* [Task prompt]: Of all the lines in the entries below, give again exactly those starting at the line containing "0: (257, 300, 1.95)" and ending at the line containing "16: (462, 325, 1.63)", both ends included, and no others.
***** Records to process *****
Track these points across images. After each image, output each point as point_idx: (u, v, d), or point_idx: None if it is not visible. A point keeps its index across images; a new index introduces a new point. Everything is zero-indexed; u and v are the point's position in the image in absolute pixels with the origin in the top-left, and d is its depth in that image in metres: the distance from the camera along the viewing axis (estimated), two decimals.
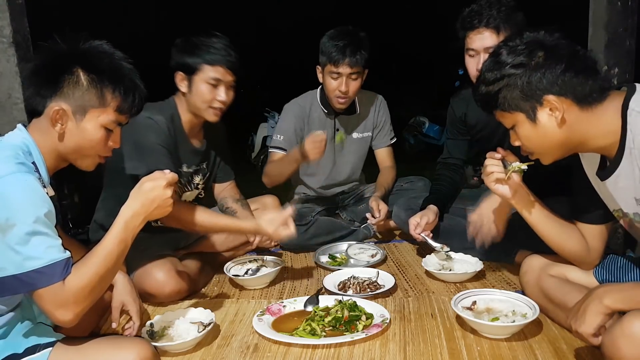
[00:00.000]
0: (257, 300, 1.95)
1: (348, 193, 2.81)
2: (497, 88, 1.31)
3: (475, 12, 1.94)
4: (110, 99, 1.33)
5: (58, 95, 1.28)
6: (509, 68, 1.29)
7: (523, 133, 1.35)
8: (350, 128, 2.66)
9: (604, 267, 1.55)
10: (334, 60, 2.36)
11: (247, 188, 2.47)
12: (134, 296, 1.63)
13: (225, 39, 1.97)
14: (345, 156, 2.70)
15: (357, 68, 2.39)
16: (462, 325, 1.63)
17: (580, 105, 1.26)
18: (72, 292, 1.19)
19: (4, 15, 2.42)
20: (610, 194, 1.37)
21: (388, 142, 2.76)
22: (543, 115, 1.29)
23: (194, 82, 1.93)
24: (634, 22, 2.40)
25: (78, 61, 1.31)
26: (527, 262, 1.72)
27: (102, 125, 1.33)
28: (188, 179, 2.11)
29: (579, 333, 1.22)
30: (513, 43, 1.31)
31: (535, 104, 1.29)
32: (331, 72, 2.41)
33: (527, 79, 1.27)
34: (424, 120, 7.67)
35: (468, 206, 2.27)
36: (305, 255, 2.43)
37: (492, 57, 1.35)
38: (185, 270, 1.97)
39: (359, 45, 2.38)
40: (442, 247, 2.13)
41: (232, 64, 1.94)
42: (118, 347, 1.30)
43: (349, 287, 1.92)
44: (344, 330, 1.61)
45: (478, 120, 2.21)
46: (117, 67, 1.35)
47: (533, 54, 1.27)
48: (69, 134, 1.31)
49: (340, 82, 2.41)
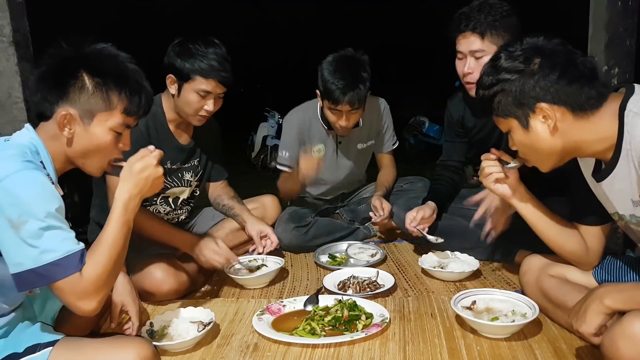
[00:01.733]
0: (257, 299, 1.95)
1: (348, 193, 2.81)
2: (492, 92, 1.31)
3: (464, 16, 1.94)
4: (117, 102, 1.32)
5: (64, 100, 1.28)
6: (504, 73, 1.29)
7: (517, 139, 1.35)
8: (353, 140, 2.61)
9: (603, 268, 1.55)
10: (333, 100, 2.28)
11: (247, 187, 2.48)
12: (134, 296, 1.63)
13: (222, 49, 1.96)
14: (349, 167, 2.67)
15: (357, 106, 2.31)
16: (461, 325, 1.63)
17: (574, 113, 1.25)
18: (90, 281, 1.21)
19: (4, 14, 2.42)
20: (606, 196, 1.37)
21: (390, 148, 2.74)
22: (536, 123, 1.28)
23: (184, 88, 1.94)
24: (634, 22, 2.40)
25: (82, 65, 1.31)
26: (527, 262, 1.72)
27: (111, 129, 1.33)
28: (177, 175, 2.13)
29: (580, 332, 1.22)
30: (512, 48, 1.31)
31: (527, 111, 1.28)
32: (331, 108, 2.35)
33: (520, 86, 1.27)
34: (424, 120, 7.67)
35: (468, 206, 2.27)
36: (305, 255, 2.43)
37: (491, 62, 1.34)
38: (184, 268, 1.98)
39: (359, 81, 2.26)
40: (436, 239, 2.12)
41: (224, 79, 1.94)
42: (118, 346, 1.30)
43: (348, 287, 1.92)
44: (344, 330, 1.61)
45: (475, 122, 2.21)
46: (122, 70, 1.35)
47: (529, 61, 1.27)
48: (77, 138, 1.31)
49: (340, 117, 2.35)
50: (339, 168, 2.65)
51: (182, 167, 2.14)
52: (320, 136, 2.58)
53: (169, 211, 2.19)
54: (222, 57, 1.93)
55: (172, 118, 2.05)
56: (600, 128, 1.25)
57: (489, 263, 2.19)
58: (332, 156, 2.61)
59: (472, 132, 2.25)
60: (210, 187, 2.35)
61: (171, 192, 2.15)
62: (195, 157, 2.18)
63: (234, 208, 2.28)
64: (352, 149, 2.63)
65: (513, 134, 1.35)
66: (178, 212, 2.23)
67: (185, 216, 2.29)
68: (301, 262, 2.36)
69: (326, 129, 2.56)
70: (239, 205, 2.29)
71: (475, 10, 1.92)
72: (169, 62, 1.95)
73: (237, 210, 2.27)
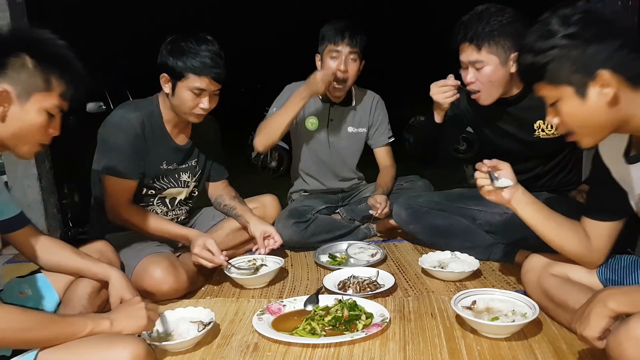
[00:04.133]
0: (257, 299, 1.95)
1: (347, 192, 2.81)
2: (547, 59, 1.22)
3: (463, 26, 1.92)
4: (56, 85, 1.33)
5: (2, 77, 1.28)
6: (560, 38, 1.19)
7: (567, 109, 1.25)
8: (344, 120, 2.67)
9: (607, 267, 1.52)
10: (333, 39, 2.42)
11: (247, 187, 2.48)
12: (132, 290, 1.62)
13: (215, 46, 1.94)
14: (339, 148, 2.70)
15: (355, 49, 2.44)
16: (462, 324, 1.63)
17: (632, 85, 1.19)
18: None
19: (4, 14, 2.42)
20: (632, 178, 1.32)
21: (386, 141, 2.76)
22: (594, 92, 1.19)
23: (178, 87, 1.93)
24: (634, 22, 2.40)
25: (23, 47, 1.30)
26: (528, 261, 1.72)
27: (45, 110, 1.33)
28: (173, 176, 2.13)
29: (584, 337, 1.19)
30: (564, 12, 1.22)
31: (587, 79, 1.19)
32: (331, 52, 2.44)
33: (580, 51, 1.18)
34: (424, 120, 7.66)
35: (469, 206, 2.27)
36: (305, 255, 2.43)
37: (541, 26, 1.24)
38: (183, 268, 1.97)
39: (358, 28, 2.45)
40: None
41: (218, 75, 1.92)
42: (111, 344, 1.27)
43: (348, 287, 1.92)
44: (344, 330, 1.60)
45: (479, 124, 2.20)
46: (63, 55, 1.36)
47: (588, 25, 1.18)
48: (10, 117, 1.30)
49: (339, 62, 2.43)
50: (330, 146, 2.68)
51: (178, 168, 2.13)
52: (315, 108, 2.64)
53: (167, 211, 2.19)
54: (214, 53, 1.91)
55: (169, 118, 2.05)
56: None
57: (489, 263, 2.19)
58: (323, 133, 2.66)
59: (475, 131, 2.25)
60: (210, 187, 2.35)
61: (167, 193, 2.15)
62: (192, 157, 2.17)
63: (235, 208, 2.28)
64: (343, 130, 2.68)
65: (563, 104, 1.25)
66: (177, 213, 2.23)
67: (184, 217, 2.29)
68: (301, 262, 2.36)
69: (321, 99, 2.62)
70: (240, 205, 2.29)
71: (475, 19, 1.89)
72: (161, 61, 1.94)
73: (239, 210, 2.27)
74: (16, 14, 2.60)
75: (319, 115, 2.65)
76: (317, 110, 2.65)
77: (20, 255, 1.68)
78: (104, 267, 1.65)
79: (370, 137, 2.74)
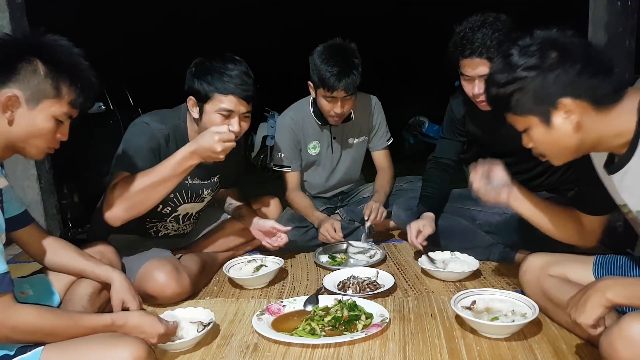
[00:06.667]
0: (256, 300, 1.95)
1: (347, 193, 2.81)
2: (509, 91, 1.25)
3: (467, 40, 1.87)
4: (66, 93, 1.33)
5: (13, 81, 1.28)
6: (521, 70, 1.22)
7: (536, 137, 1.29)
8: (346, 135, 2.63)
9: (604, 267, 1.54)
10: (328, 87, 2.28)
11: (247, 187, 2.48)
12: (133, 293, 1.63)
13: (243, 65, 1.85)
14: (344, 162, 2.67)
15: (352, 90, 2.32)
16: (461, 325, 1.63)
17: (596, 108, 1.21)
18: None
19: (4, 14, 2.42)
20: (615, 188, 1.34)
21: (384, 144, 2.74)
22: (558, 119, 1.23)
23: (205, 110, 1.83)
24: (634, 22, 2.40)
25: (37, 52, 1.31)
26: (527, 262, 1.72)
27: (54, 116, 1.33)
28: (197, 191, 2.06)
29: (578, 323, 1.21)
30: (524, 42, 1.25)
31: (550, 108, 1.22)
32: (325, 96, 2.35)
33: (540, 82, 1.20)
34: (424, 120, 7.66)
35: (468, 206, 2.27)
36: (305, 255, 2.43)
37: (502, 58, 1.28)
38: (186, 272, 1.94)
39: (352, 67, 2.27)
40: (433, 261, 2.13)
41: (246, 94, 1.82)
42: (112, 345, 1.27)
43: (348, 287, 1.93)
44: (344, 330, 1.61)
45: (478, 126, 2.20)
46: (75, 62, 1.36)
47: (546, 55, 1.20)
48: (18, 121, 1.30)
49: (334, 105, 2.35)
50: (335, 163, 2.66)
51: (200, 184, 2.06)
52: (314, 132, 2.59)
53: (177, 228, 2.16)
54: (242, 72, 1.83)
55: (194, 133, 1.93)
56: (620, 122, 1.21)
57: (488, 263, 2.19)
58: (327, 152, 2.62)
59: (473, 135, 2.25)
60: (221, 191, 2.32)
61: (182, 209, 2.09)
62: (215, 174, 2.11)
63: (241, 208, 2.27)
64: (346, 144, 2.65)
65: (532, 132, 1.29)
66: (185, 228, 2.21)
67: (191, 229, 2.27)
68: (301, 262, 2.36)
69: (320, 124, 2.56)
70: (246, 207, 2.27)
71: (477, 32, 1.85)
72: (188, 86, 1.85)
73: (244, 211, 2.25)
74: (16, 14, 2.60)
75: (321, 139, 2.59)
76: (318, 134, 2.59)
77: (21, 255, 1.68)
78: (107, 270, 1.65)
79: (370, 141, 2.72)
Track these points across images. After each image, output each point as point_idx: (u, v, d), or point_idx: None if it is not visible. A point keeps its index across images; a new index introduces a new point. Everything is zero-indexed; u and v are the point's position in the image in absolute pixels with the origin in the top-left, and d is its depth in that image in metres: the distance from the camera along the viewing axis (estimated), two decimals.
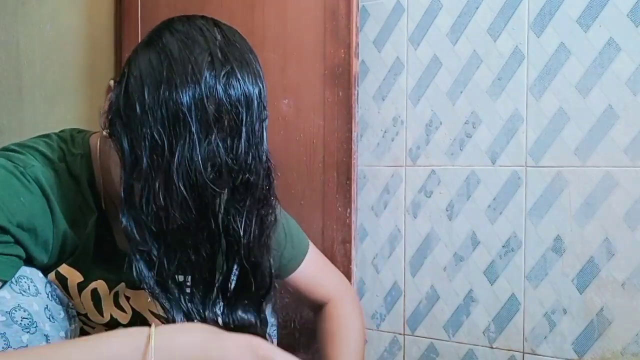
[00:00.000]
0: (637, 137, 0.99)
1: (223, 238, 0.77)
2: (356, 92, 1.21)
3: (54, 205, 0.78)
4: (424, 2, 1.18)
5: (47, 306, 0.80)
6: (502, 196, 1.10)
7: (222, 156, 0.70)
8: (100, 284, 0.86)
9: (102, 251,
*****
* [Result of this exercise]:
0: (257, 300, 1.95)
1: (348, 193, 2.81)
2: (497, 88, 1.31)
3: (475, 12, 1.94)
4: (110, 99, 1.33)
5: (58, 95, 1.28)
6: (509, 68, 1.29)
7: (523, 133, 1.35)
8: (350, 128, 2.66)
9: (604, 267, 1.55)
10: (334, 60, 2.36)
11: (247, 188, 2.47)
12: (134, 296, 1.63)
13: (225, 39, 1.97)
14: (345, 156, 2.70)
15: (357, 68, 2.39)
16: (462, 325, 1.63)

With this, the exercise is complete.